[Data extracts]:
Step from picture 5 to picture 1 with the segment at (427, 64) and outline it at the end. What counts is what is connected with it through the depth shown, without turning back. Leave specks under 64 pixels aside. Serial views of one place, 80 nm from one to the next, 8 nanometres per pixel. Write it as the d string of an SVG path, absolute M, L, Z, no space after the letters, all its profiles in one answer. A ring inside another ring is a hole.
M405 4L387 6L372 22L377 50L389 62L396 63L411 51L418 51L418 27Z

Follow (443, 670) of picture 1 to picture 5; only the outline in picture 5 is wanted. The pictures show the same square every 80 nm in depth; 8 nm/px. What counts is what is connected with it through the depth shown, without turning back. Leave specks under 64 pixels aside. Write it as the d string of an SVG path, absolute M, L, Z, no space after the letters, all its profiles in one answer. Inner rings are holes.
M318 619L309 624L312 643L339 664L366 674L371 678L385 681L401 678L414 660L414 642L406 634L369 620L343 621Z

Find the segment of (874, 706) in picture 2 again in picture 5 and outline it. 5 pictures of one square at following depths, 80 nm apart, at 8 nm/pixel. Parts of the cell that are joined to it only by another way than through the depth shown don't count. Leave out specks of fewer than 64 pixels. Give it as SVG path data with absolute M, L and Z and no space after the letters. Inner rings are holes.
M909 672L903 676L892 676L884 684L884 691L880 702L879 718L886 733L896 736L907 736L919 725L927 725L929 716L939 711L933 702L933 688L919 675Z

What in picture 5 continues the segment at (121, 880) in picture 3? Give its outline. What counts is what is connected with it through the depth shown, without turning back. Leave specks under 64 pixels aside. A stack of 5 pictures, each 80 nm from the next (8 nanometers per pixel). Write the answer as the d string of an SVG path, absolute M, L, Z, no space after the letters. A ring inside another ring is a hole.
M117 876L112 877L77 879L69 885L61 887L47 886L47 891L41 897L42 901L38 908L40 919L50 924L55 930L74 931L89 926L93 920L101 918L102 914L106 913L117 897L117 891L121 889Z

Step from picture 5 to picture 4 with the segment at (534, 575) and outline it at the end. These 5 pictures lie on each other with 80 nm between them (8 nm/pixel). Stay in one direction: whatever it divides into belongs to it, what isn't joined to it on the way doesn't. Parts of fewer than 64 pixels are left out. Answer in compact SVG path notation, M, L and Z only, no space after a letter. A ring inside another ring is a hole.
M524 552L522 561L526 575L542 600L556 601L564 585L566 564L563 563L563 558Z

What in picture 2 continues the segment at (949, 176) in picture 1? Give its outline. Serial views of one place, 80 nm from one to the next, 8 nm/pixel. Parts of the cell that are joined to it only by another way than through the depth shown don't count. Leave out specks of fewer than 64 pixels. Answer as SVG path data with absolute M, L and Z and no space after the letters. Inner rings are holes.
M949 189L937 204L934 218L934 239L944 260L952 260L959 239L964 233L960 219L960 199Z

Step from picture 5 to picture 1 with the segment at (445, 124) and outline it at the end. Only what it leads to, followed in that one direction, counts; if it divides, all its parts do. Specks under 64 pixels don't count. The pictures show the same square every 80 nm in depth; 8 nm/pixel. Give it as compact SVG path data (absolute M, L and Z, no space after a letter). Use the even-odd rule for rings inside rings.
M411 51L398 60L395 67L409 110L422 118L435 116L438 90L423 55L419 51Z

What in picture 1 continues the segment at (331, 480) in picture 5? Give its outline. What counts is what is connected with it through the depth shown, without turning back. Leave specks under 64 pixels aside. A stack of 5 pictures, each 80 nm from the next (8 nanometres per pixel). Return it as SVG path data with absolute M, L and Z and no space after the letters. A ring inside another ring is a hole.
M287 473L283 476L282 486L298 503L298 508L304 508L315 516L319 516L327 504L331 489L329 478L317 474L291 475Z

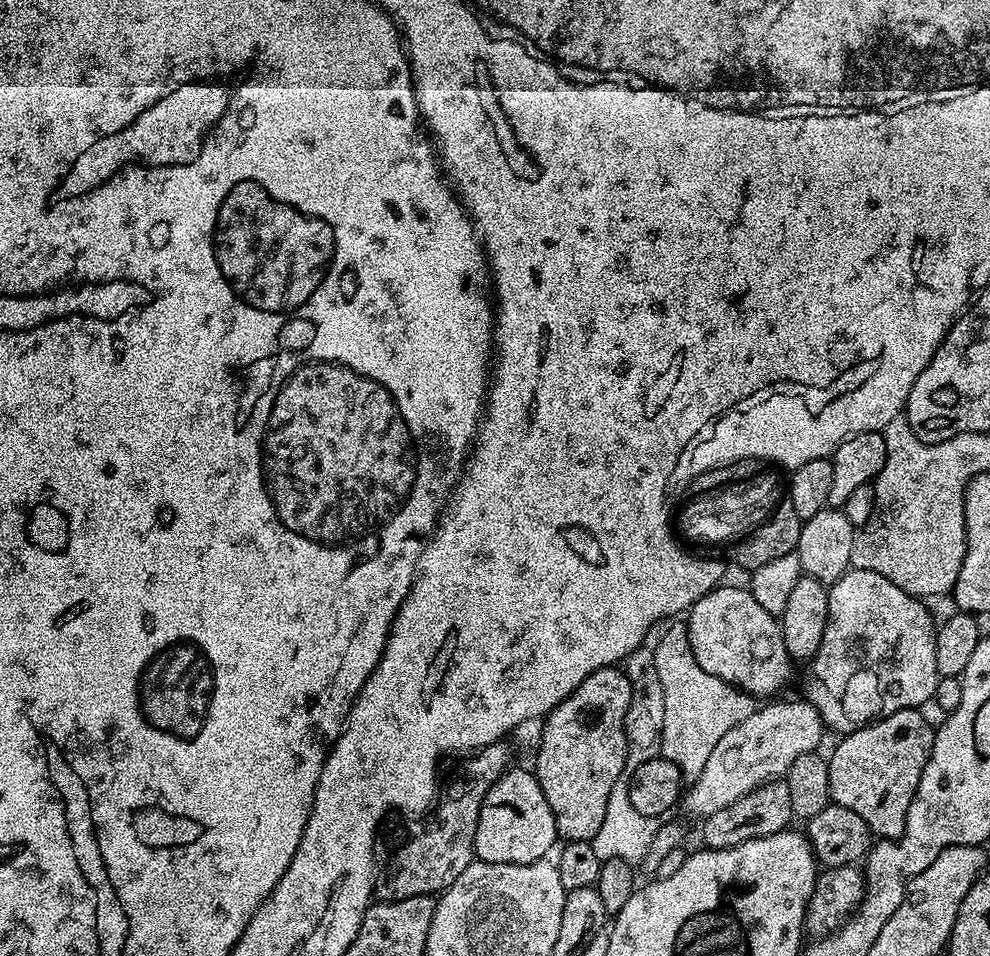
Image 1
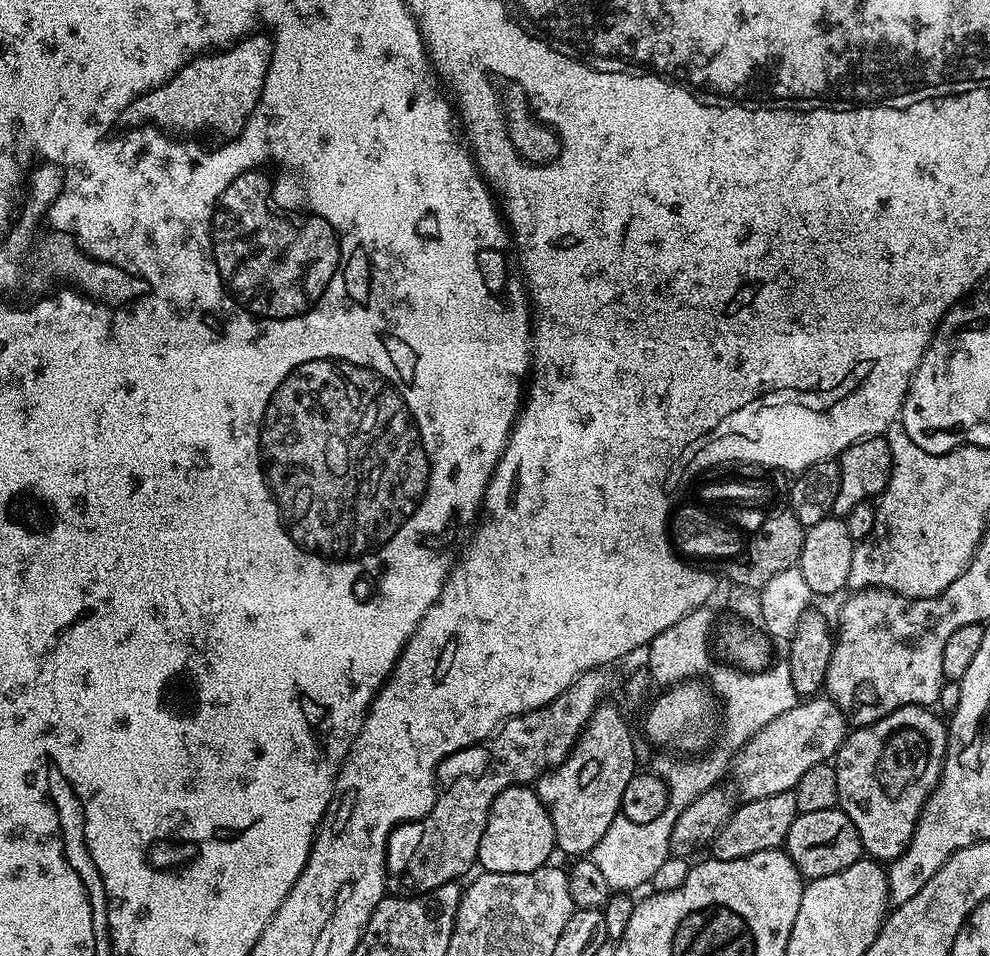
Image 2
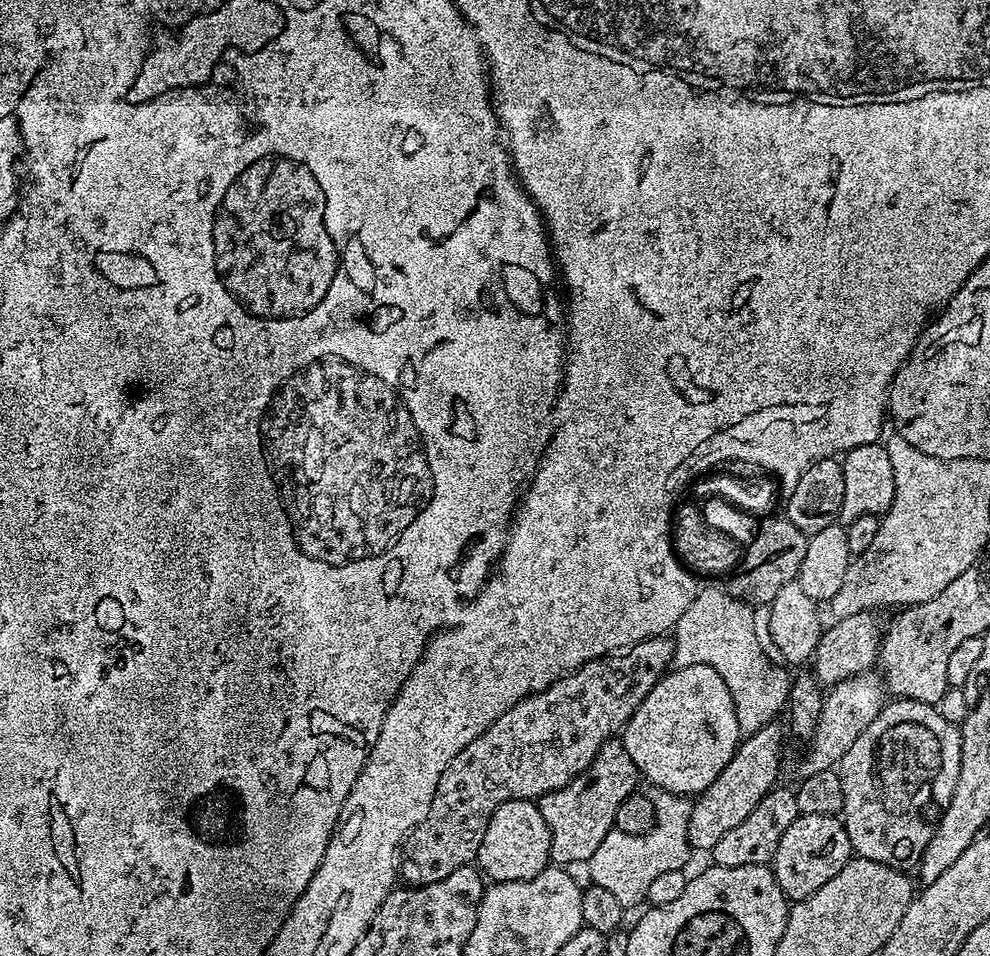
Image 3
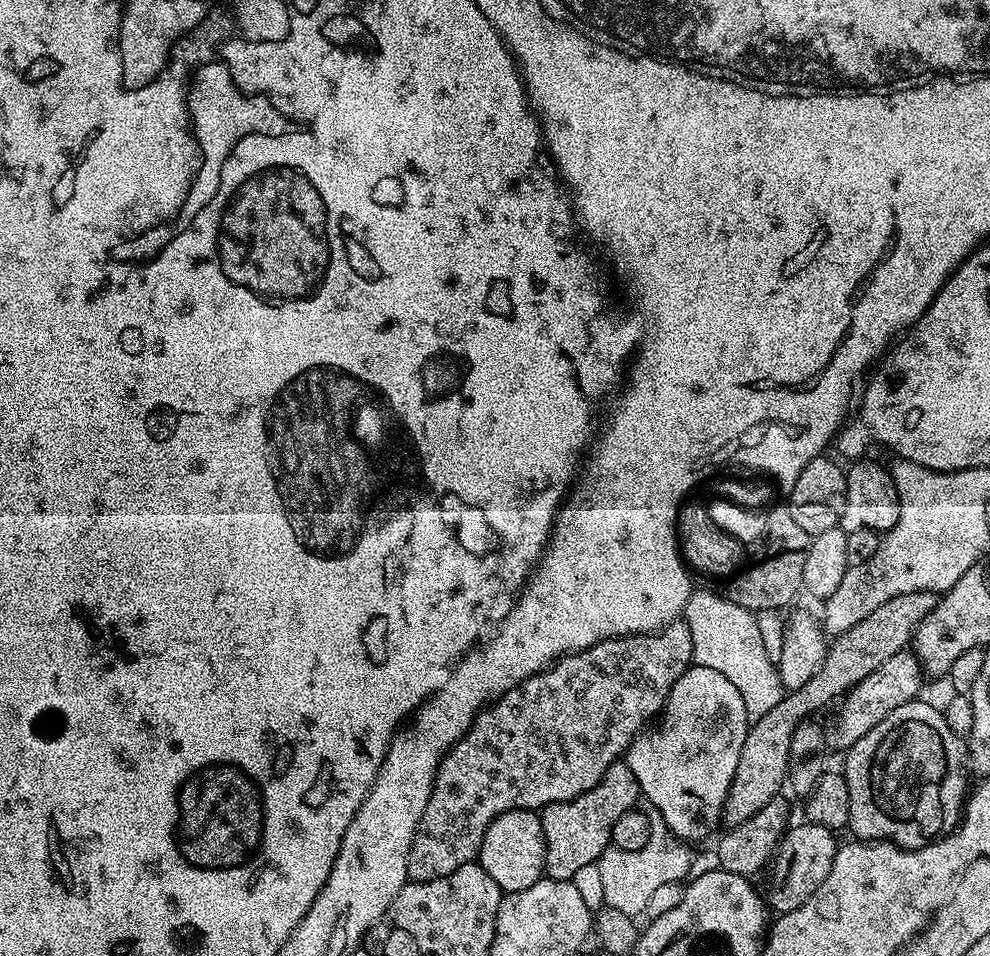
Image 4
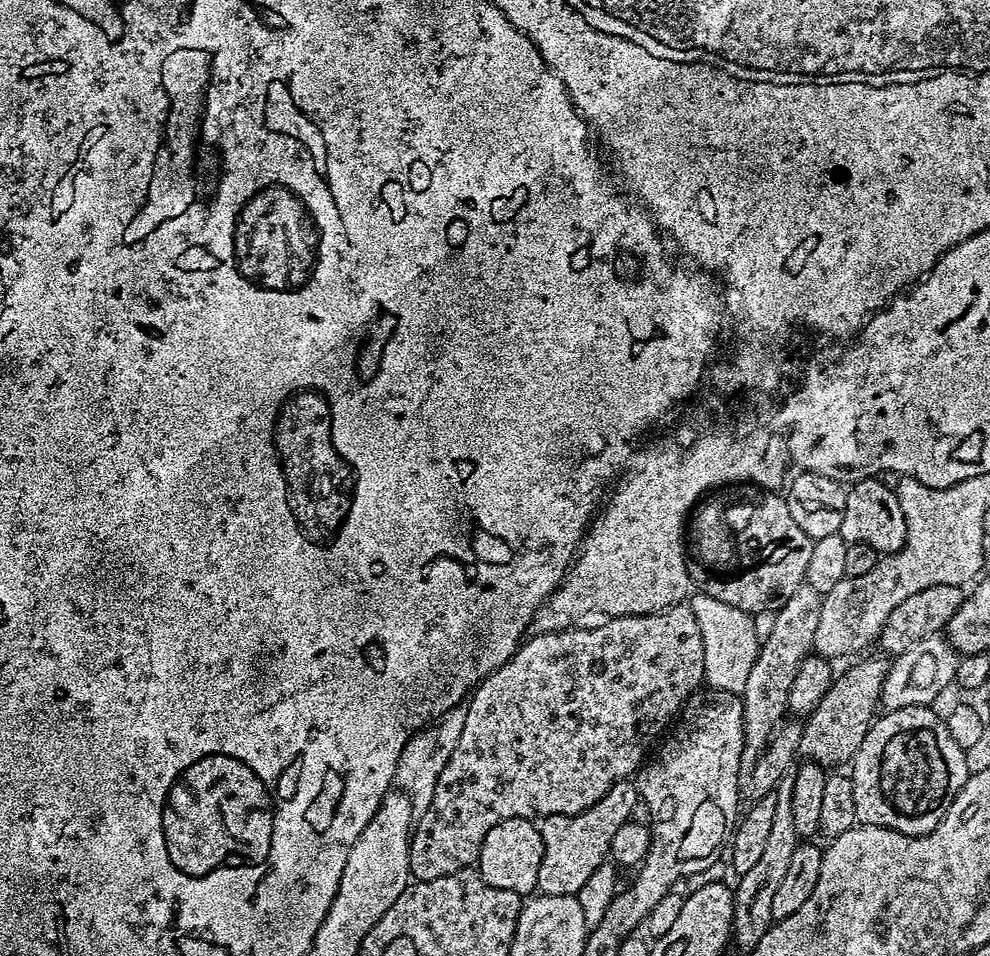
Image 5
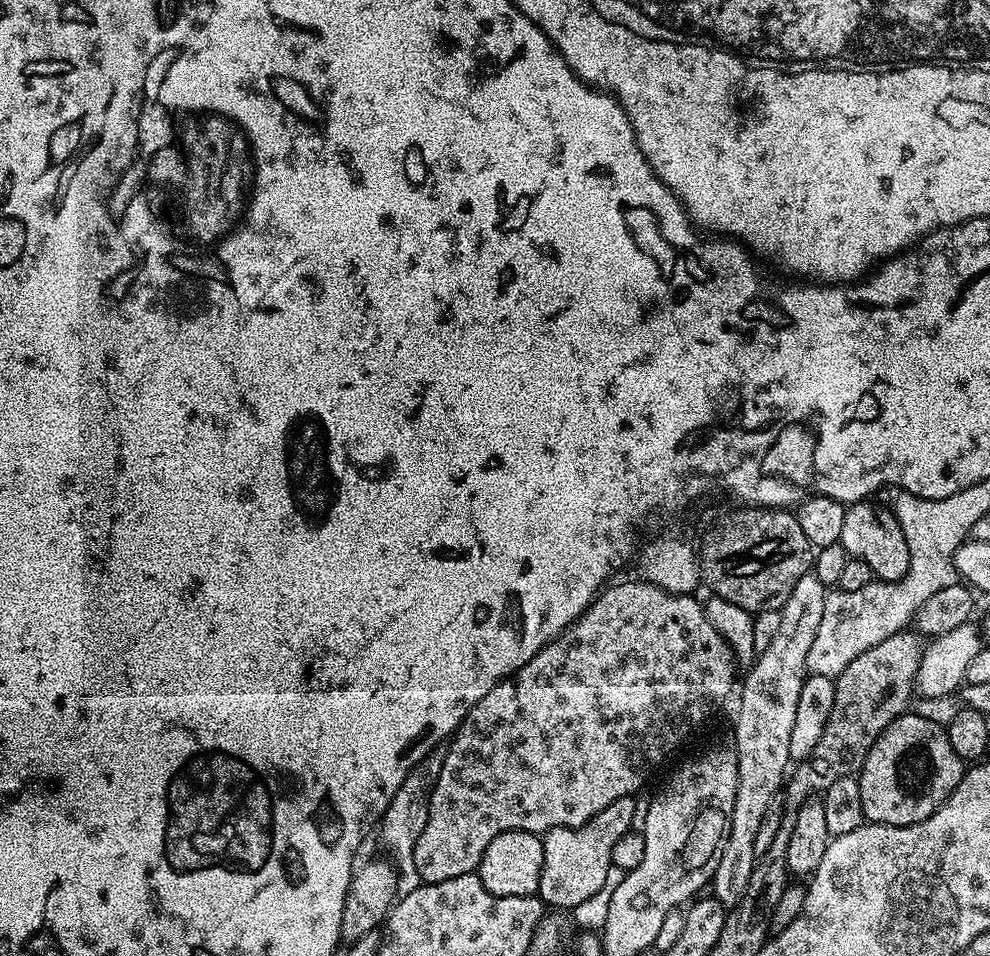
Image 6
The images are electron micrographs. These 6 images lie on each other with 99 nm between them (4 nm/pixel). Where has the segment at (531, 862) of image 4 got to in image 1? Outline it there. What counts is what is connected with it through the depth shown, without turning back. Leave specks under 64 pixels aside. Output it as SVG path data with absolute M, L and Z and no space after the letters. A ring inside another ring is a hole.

[What is expected]:
After removing each picture, print the entries above exactly as they were.

[Solution to this problem]:
Step from picture 5 to picture 1 with the segment at (427, 64) and outline it at the end. What counts is what is connected with it through the depth shown, without turning back. Leave specks under 64 pixels aside. Serial views of one place, 80 nm from one to the next, 8 nanometres per pixel. Write it as the d string of an SVG path, absolute M, L, Z, no space after the letters, all its profiles in one answer. A ring inside another ring is a hole.
M405 4L387 6L372 22L377 50L389 62L396 63L411 51L418 51L418 27Z

Follow (443, 670) of picture 1 to picture 5; only the outline in picture 5 is wanted. The pictures show the same square every 80 nm in depth; 8 nm/px. What counts is what is connected with it through the depth shown, without turning back. Leave specks under 64 pixels aside. Write it as the d string of an SVG path, absolute M, L, Z, no space after the letters, all its profiles in one answer. Inner rings are holes.
M318 619L309 624L312 643L339 664L366 674L371 678L385 681L401 678L414 660L414 642L406 634L369 620L343 621Z

Find the segment of (874, 706) in picture 2 again in picture 5 and outline it. 5 pictures of one square at following depths, 80 nm apart, at 8 nm/pixel. Parts of the cell that are joined to it only by another way than through the depth shown don't count. Leave out specks of fewer than 64 pixels. Give it as SVG path data with absolute M, L and Z and no space after the letters. Inner rings are holes.
M909 672L903 676L892 676L884 684L884 691L880 702L879 718L886 733L896 736L907 736L919 725L927 725L929 716L939 711L933 702L933 688L919 675Z

What in picture 5 continues the segment at (121, 880) in picture 3? Give its outline. What counts is what is connected with it through the depth shown, without turning back. Leave specks under 64 pixels aside. A stack of 5 pictures, each 80 nm from the next (8 nanometers per pixel). Write the answer as the d string of an SVG path, absolute M, L, Z, no space after the letters. A ring inside another ring is a hole.
M117 876L112 877L77 879L69 885L61 887L47 886L47 891L41 897L42 901L38 908L40 919L50 924L55 930L74 931L89 926L93 920L101 918L102 914L106 913L117 897L117 891L121 889Z

Step from picture 5 to picture 4 with the segment at (534, 575) and outline it at the end. These 5 pictures lie on each other with 80 nm between them (8 nm/pixel). Stay in one direction: whatever it divides into belongs to it, what isn't joined to it on the way doesn't. Parts of fewer than 64 pixels are left out. Answer in compact SVG path notation, M, L and Z only, no space after a letter. A ring inside another ring is a hole.
M524 552L522 561L526 575L542 600L556 601L564 585L566 564L563 563L563 558Z

What in picture 2 continues the segment at (949, 176) in picture 1? Give its outline. Serial views of one place, 80 nm from one to the next, 8 nm/pixel. Parts of the cell that are joined to it only by another way than through the depth shown don't count. Leave out specks of fewer than 64 pixels. Answer as SVG path data with absolute M, L and Z and no space after the letters. Inner rings are holes.
M949 189L937 204L934 218L934 239L944 260L952 260L959 239L964 233L960 219L960 199Z

Step from picture 5 to picture 1 with the segment at (445, 124) and outline it at the end. Only what it leads to, followed in that one direction, counts; if it divides, all its parts do. Specks under 64 pixels don't count. The pictures show the same square every 80 nm in depth; 8 nm/pixel. Give it as compact SVG path data (absolute M, L and Z, no space after a letter). Use the even-odd rule for rings inside rings.
M411 51L398 60L395 67L409 110L422 118L435 116L438 90L423 55L419 51Z

What in picture 1 continues the segment at (331, 480) in picture 5? Give its outline. What counts is what is connected with it through the depth shown, without turning back. Leave specks under 64 pixels aside. A stack of 5 pictures, each 80 nm from the next (8 nanometres per pixel). Return it as SVG path data with absolute M, L and Z and no space after the letters. A ring inside another ring is a hole.
M287 473L283 476L282 486L298 503L298 508L304 508L315 516L319 516L327 504L331 489L329 478L317 474L291 475Z

Image 1
Image 2
Image 3
Image 4
Image 5
Image 6
The images are electron micrographs. These 6 images lie on each other with 99 nm between them (4 nm/pixel). Where has the segment at (531, 862) of image 4 got to in image 1? Outline it there. What counts is what is connected with it through the depth shown, without turning back. Leave specks under 64 pixels aside. Output it as SVG path data with absolute M, L and Z and no space after the letters. A ring inside another ring is a hole.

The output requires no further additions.